Fearless- Max Lucado

I'll preface this review with a couple of caveats. First, I received this book for free from publisher Thomas Nelson. Second, I'm a bit new to religion in general. I wasn't raised anything and have only recently come to church. I'll not divulge my faith or personal beliefs here, but from what I've heard Lucado is more conservative and evangelical than I tend to be. I've tried to not let any of these factors temper my review.

Being fearless is something that I've always equated with the young kids I used to teach skiing to when I was in high school. Watching tiny three and four-year-olds barrel down a ski hill without regard to cracked heads, torn ACLs or aching muscles is the definition of fearless. Seeing as how they only have two or three feet maximum to fall, this lack of fear isn't too hard to imagine. However, most of us grow past three feet and even if we didn't the knowledge that we gain in life often comes at a price. Sometimes the adage that ignorance is bliss is all too true. It's hard to be fearless when you're farther than three feet from the ground and have a much better idea of what life's consequences. Lucado breaks the book up into chapters that all focus on various fears that people have in modern society. Fears of overwhelming challenges, violence, not mattering, and not protecting the kids, are some of the difficulties that Lucado expounds on.

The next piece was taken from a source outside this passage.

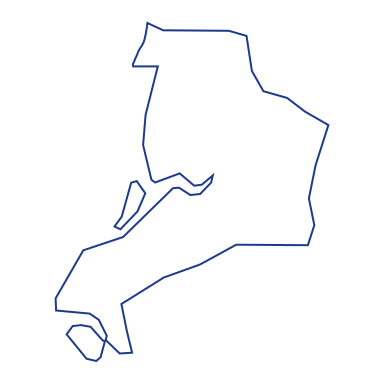 Ryongchon, P'yŏngan-bukto, North Korea (Equal Earth projection)
{"feature_id": "82179303B54196732560859", "entity_name": "Ryongchon", "entity_type": "district", "adm_level": 2, "iso_a3": "PRK", "parent_name": "North Korea", "parent_adm1": "P'yŏngan-bukto", "projection": "equal_earth", "projection_center": [124.373, 39.948], "detail": "fine", "context": "isolated", "style": "outline", "palette": "blue", "viewbox_px": 384, "rotation_deg": 0, "n_neighbors": 0, "source": "geoboundaries", "source_scale": "gbopen_adm2", "svg_char_len": 1195}
<svg xmlns="http://www.w3.org/2000/svg" viewBox="0 0 384 384"><path d="M246.5,35.9L228.9,30.8L193.1,30.5L163.2,30.3L147.4,23.0L147.2,24.7L147.0,26.4L146.7,28.3L146.4,30.2L146.0,32.4L145.7,34.3L145.2,36.3L144.9,37.9L144.5,39.4L144.0,41.0L143.5,42.5L142.9,43.8L142.2,44.9L141.7,46.0L140.8,47.2L139.9,48.7L139.0,50.2L138.2,51.6L137.7,53.1L137.2,54.4L136.5,56.0L136.0,57.2L135.2,58.7L134.8,60.0L134.1,61.6L133.5,62.9L132.9,64.2L133.2,66.4L144.3,66.4L157.8,66.4L145.6,114.8L143.1,145.0L151.4,179.7L155.1,182.5L179.7,173.4L194.2,185.7L201.8,184.7L212.8,175.4L211.1,182.6L200.1,194.0L190.3,195.0L179.0,187.7L173.0,188.2L123.1,237.0L83.3,250.3L55.6,298.4L56.1,310.5L89.7,313.6L98.8,319.8L106.8,335.8L105.6,339.9L119.7,353.5L132.1,352.7L126.8,330.8L121.4,304.0L163.8,277.5L200.0,264.5L236.2,244.7L278.0,245.0L307.9,245.2L314.3,225.2L308.9,198.4L315.6,165.1L322.0,145.1L328.4,125.1L304.8,111.5L287.2,98.0L263.4,91.2L251.9,71.0L246.5,35.9ZM100.6,357.2L104.8,341.7L102.4,340.1L90.6,326.8L80.9,325.1L72.7,326.1L66.6,334.3L86.5,358.7L96.2,361.0L100.6,357.2ZM137.5,211.4L145.3,193.3L136.7,181.1L131.2,182.7L121.7,216.7L114.5,226.5L120.4,229.3L137.5,211.4Z" fill="none" stroke="#1e3a8a" stroke-width="2"/></svg>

In each chapter, Lucado illustrates the fear through personal anecdotes and stories of this type of fear manifesting in regular people's lives. He then pulls quotations, parables and psalms from the Bible to illustrate why people needn't be afraid of any of these calamities because God and Jesus are on their side.

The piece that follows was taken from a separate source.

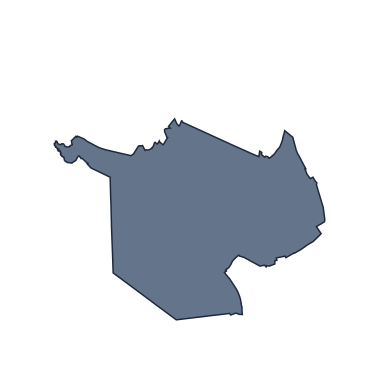 the district of Gilze en Rijen, Noord-Brabant, Netherlands, rotated 50°
{"feature_id": "6326949B41369938524082", "entity_name": "Gilze en Rijen", "entity_type": "district", "adm_level": 2, "iso_a3": "NLD", "parent_name": "Netherlands", "parent_adm1": "Noord-Brabant", "projection": "robinson", "projection_center": [4.88, 51.563], "detail": "fine", "context": "isolated", "style": "filled", "palette": "slate", "viewbox_px": 384, "rotation_deg": 50, "n_neighbors": 0, "source": "geoboundaries", "source_scale": "gbopen_adm2", "svg_char_len": 5129}
<svg xmlns="http://www.w3.org/2000/svg" viewBox="0 0 384 384"><g transform="rotate(50 192 192)"><path d="M122.7,204.5L125.3,212.5L125.2,212.7L125.1,213.9L125.0,214.2L125.0,214.7L124.8,215.6L124.7,215.6L124.4,215.8L118.3,220.4L103.9,231.2L98.3,234.7L86.3,239.6L85.9,239.8L81.9,240.6L75.1,244.1L75.7,244.0L75.8,244.2L75.9,244.9L75.9,245.1L74.7,245.1L74.7,245.5L75.2,250.8L75.1,251.4L76.1,251.9L76.8,252.4L77.2,252.6L77.6,252.8L78.7,253.2L78.8,253.3L78.5,254.4L78.3,255.0L78.1,255.3L78.3,255.9L78.7,256.3L78.6,256.7L78.2,257.1L77.8,258.2L77.5,258.5L76.9,259.0L76.5,259.3L75.9,259.5L75.6,259.8L75.4,259.9L73.0,259.5L72.5,259.6L72.2,259.8L71.9,260.2L71.5,260.7L71.2,261.0L71.2,261.3L71.3,261.5L71.5,261.9L71.5,262.0L71.2,262.2L71.1,262.3L71.1,262.5L69.5,263.4L68.7,263.6L66.8,263.2L66.6,263.0L66.2,262.9L66.0,263.0L66.0,263.3L65.8,263.5L66.0,263.5L66.1,263.8L66.0,264.1L65.8,264.2L66.1,264.5L66.5,264.5L66.3,265.0L66.4,265.5L66.5,265.6L66.8,266.0L66.7,266.1L66.4,266.0L66.4,266.4L66.6,266.6L66.9,266.8L67.4,266.8L67.5,266.8L67.7,267.1L67.9,267.3L68.2,267.4L68.6,267.3L69.2,267.1L69.4,267.1L69.5,267.0L69.8,267.2L69.9,267.6L70.0,267.7L70.3,267.6L70.5,267.4L71.0,267.2L71.3,267.2L71.8,267.2L72.0,267.1L72.1,267.3L72.5,267.4L72.5,267.5L72.8,267.5L72.8,267.3L72.7,267.1L73.2,267.0L73.3,266.8L73.6,267.4L73.6,267.5L73.9,267.6L74.0,267.6L74.1,267.9L74.1,268.0L74.4,268.0L74.6,268.1L74.8,268.0L74.9,267.9L74.7,267.5L74.9,267.4L75.0,267.2L75.1,266.9L75.2,266.7L75.4,266.7L75.5,266.6L75.8,266.7L75.7,266.9L75.7,267.0L75.8,267.1L76.2,266.9L76.9,267.0L77.2,267.2L77.5,267.2L77.5,267.3L77.4,267.4L77.3,267.6L77.5,267.7L77.8,267.5L77.9,267.4L78.0,267.5L77.9,267.9L78.0,268.0L78.3,268.1L78.3,268.3L78.2,268.3L78.7,268.5L78.8,268.4L79.0,268.4L79.3,268.4L79.7,268.4L79.7,268.5L79.7,268.8L79.9,268.8L80.4,268.6L80.9,268.7L81.1,268.7L81.6,268.5L81.8,268.3L82.3,268.3L82.6,268.1L83.0,268.1L83.1,267.9L83.4,268.0L83.6,268.0L84.9,268.9L85.2,269.1L85.3,269.2L85.6,269.2L85.9,269.3L86.3,269.3L87.0,269.2L87.4,269.2L87.7,269.0L88.0,269.0L88.8,268.6L89.1,268.5L89.4,268.4L89.6,268.4L89.9,267.9L92.6,265.5L92.8,263.5L92.9,262.9L93.1,261.2L93.2,260.7L92.4,258.7L91.7,257.2L91.6,256.8L91.5,256.1L92.0,255.3L92.1,255.2L92.6,255.3L93.4,255.3L94.9,255.3L95.1,255.4L95.2,255.0L95.2,254.9L95.4,254.7L96.1,254.5L99.2,254.1L100.4,253.9L100.9,253.9L101.2,253.9L101.6,254.0L102.7,253.9L102.6,253.7L102.8,253.5L102.9,253.4L102.9,253.2L103.2,253.1L103.4,253.7L103.5,254.2L105.1,254.1L107.6,254.0L108.5,254.0L128.1,245.2L132.7,248.9L144.9,258.6L147.0,260.1L164.5,274.1L166.1,275.4L189.0,293.2L203.3,304.4L245.8,294.3L246.1,294.2L253.2,292.6L279.8,286.2L299.6,255.9L302.0,252.3L309.1,241.4L311.2,241.3L311.3,240.8L312.3,238.1L312.9,236.5L313.3,236.0L314.6,235.2L315.3,235.0L315.7,234.8L318.2,232.2L316.7,231.2L313.3,228.7L313.2,228.6L313.3,228.5L311.9,227.5L311.7,227.6L311.4,227.5L309.2,226.0L308.2,225.5L306.3,224.4L305.3,223.9L302.7,222.7L301.5,222.3L299.1,221.5L296.9,220.9L294.7,220.4L294.0,220.3L290.6,219.9L283.7,219.1L282.5,218.9L280.3,219.1L280.0,219.0L277.3,219.0L276.0,219.0L274.4,218.8L274.7,216.7L273.6,216.6L273.8,215.5L273.2,215.5L273.4,213.7L273.6,212.7L273.5,212.2L273.4,211.7L273.0,210.4L272.7,209.4L272.5,208.8L271.3,206.2L270.9,205.0L270.6,202.9L270.4,200.1L270.4,199.3L270.4,198.6L270.4,197.8L270.5,196.8L271.4,196.9L275.8,194.0L276.0,194.0L292.4,187.6L294.7,183.5L297.0,183.4L296.4,182.2L296.7,182.1L298.5,180.3L300.4,174.8L298.5,173.2L297.9,172.6L298.9,170.9L296.7,169.8L300.7,162.4L300.8,162.0L302.6,162.3L304.3,153.0L304.7,153.0L306.1,145.4L306.7,137.6L307.8,131.0L307.4,125.0L306.9,119.8L298.4,119.0L298.4,118.7L298.5,118.6L300.0,109.7L298.7,108.2L298.2,107.8L288.3,101.5L287.3,101.0L282.8,99.1L274.7,95.6L266.6,92.1L266.3,91.9L266.2,91.8L266.0,91.3L264.9,90.4L264.6,90.5L262.8,90.6L261.6,90.4L258.4,89.8L257.8,92.8L252.3,92.5L248.2,91.0L246.8,90.7L247.3,89.9L231.9,86.6L231.4,86.6L230.9,86.5L230.0,86.3L229.1,86.0L226.6,85.2L224.9,84.3L216.3,80.3L215.0,79.6L204.7,81.5L205.8,83.1L207.3,85.3L207.4,85.5L209.1,87.9L209.3,87.9L209.8,88.6L210.4,89.4L212.4,92.8L213.8,95.6L214.1,96.2L214.2,97.0L214.5,99.4L214.6,99.8L214.7,100.2L215.0,101.5L215.6,103.6L215.8,104.7L215.9,105.8L215.9,107.8L216.0,107.8L216.0,108.0L215.9,108.0L215.9,110.1L215.9,110.3L215.8,111.0L215.7,111.2L215.2,111.1L214.0,111.2L212.8,111.9L212.0,112.4L212.0,112.5L212.0,114.0L207.8,114.7L207.5,114.2L206.7,113.2L205.5,113.5L205.4,113.4L204.2,113.9L207.9,118.1L197.7,123.3L197.7,123.2L185.0,129.4L154.1,144.1L132.7,154.3L131.1,154.1L131.0,154.5L130.9,154.5L133.2,159.0L133.0,159.7L132.6,159.6L130.6,159.7L130.1,159.7L129.5,159.6L124.8,158.3L125.3,161.0L126.7,167.9L129.0,167.7L127.7,169.7L126.6,171.5L126.5,172.9L127.9,174.0L134.1,176.1L134.3,176.1L134.6,175.8L137.3,183.7L137.2,183.8L136.7,184.0L136.3,184.0L134.0,184.4L133.8,184.7L133.2,184.5L131.8,184.2L132.6,185.9L132.8,187.9L130.2,188.3L130.3,189.5L131.0,190.4L131.6,191.3L132.0,192.3L132.3,193.5L132.4,194.6L132.8,194.6L132.2,197.1L131.5,198.9L130.2,199.9L129.9,201.2L124.6,200.0L123.9,201.4L123.6,201.8L123.5,201.7L122.7,202.7L122.5,202.9L122.5,203.2L122.7,204.5Z" fill="#64748b" stroke="#1e293b" stroke-width="1.5"/></g></svg>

Overall, I liked this book, but I have some reservations about it. I love the message: don't worry; just live your life and do what you can about your own actions. I think this is something that everyone, can or should be able to practice. We can't change everything in the world. We can't change other people actions or thoughts or practices, but we can take charge of our own thoughts and actions and practices, and create change in the world that way. What I don't like about this book is how heavy handed it is with God and the Bible. Now, I understand that is is a Christian book from a Christian publisher and for that audience, I think it's great. For me, it worked. For the rest of the population, I think they would be turned off by it, which is unfortunate because I really love the message. Granted, if you weren't a Christian, or someone who believed in God, you'd be unlikely to pick up this book to begin with, but I still wish the message were more accessible to everyone, faithful, agnostic and atheist.

I would say, if you're Christian of any persuasion, read this book. If you're religious of any other persuasion or not religious at all, read the book, but listen to the words, and don't worry about the tradition from which they have come. These are good ideas for every human, not just Christians.